In order to facilitate transport of data between the EU and the US, the European Commission and US government agreed that US would be a ‘safe harbor’ for EU citizen’s data. The Safe Harbor Agreement allowed companies such as Facebook to self-certify that they would protect EU citizens’ data when they transferred it to the US.
The Safe Harbor Agreement allowed for transport of data from the EU to the US despite the conditions in the EU Directive.
Background to the Safe Harbor Ruling
In light of the Snowden revelations, an Austrian called Max Schrems complained to the European headquarters of Facebook (in Dublin). His complaint was about what was happening to his personal data and he applied for an audit of the data Facebook was passing to the NSA.

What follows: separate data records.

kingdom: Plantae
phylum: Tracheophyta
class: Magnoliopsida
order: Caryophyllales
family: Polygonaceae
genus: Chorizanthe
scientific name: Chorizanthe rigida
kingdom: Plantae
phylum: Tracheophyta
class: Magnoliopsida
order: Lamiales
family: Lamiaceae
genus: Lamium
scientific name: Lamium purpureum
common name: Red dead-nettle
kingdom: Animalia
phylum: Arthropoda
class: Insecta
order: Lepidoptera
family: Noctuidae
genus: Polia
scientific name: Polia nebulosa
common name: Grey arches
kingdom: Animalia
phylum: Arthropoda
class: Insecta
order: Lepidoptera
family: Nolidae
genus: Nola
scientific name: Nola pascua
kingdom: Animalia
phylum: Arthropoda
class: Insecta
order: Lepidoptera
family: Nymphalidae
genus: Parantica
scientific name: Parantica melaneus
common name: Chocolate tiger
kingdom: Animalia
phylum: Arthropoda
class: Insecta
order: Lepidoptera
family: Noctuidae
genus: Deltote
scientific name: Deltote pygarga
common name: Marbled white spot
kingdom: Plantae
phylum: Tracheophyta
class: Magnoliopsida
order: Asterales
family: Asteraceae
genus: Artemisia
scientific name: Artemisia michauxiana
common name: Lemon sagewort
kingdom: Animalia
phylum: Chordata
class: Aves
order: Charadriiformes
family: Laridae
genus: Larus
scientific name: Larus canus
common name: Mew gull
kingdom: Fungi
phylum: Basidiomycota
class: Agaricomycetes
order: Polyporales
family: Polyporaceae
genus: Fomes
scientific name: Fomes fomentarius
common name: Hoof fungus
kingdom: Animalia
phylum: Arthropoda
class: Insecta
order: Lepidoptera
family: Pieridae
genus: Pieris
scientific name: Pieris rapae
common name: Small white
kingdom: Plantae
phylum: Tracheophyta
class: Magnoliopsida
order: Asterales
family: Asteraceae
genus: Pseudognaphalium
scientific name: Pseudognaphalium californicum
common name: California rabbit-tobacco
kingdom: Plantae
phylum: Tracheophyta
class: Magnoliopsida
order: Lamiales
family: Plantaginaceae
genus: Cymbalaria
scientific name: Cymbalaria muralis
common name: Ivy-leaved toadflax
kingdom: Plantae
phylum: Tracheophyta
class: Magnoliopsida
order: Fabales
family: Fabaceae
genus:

This application to Facebook was unsuccessful. So, Schrems pursued his claim in the High Court, Dublin. Schrems argued that the transport and collection of data under the Safe Harbor Agreement allowed the NSA the opportunity of mass surveillance of European citizens. The Irish court referred the case to the ECJ.
The Safe Harbor Ruling
In the Safe Harbor Ruling the ECJ held that the Safe Harbor Agreement was invalid. In their view, the Safe Harbor Agreement was not sufficient to prevent mass surveillance by the NSA and access by intelligence authorities to data transferred from Europe.
The ECJ Safe Harbor ruling means that individual European countries can now set their own regulations for how US companies handle EU citizens’ data. The EU has done this by creating the GDPR which entails compliance with various standards by anyone processing or transferring EU citizens’ data. The EU and the US have also agreed to another data transfer agreement called the EU-US Privacy Shield which prescribes greater regulation on the transfer of data from the EU to the US.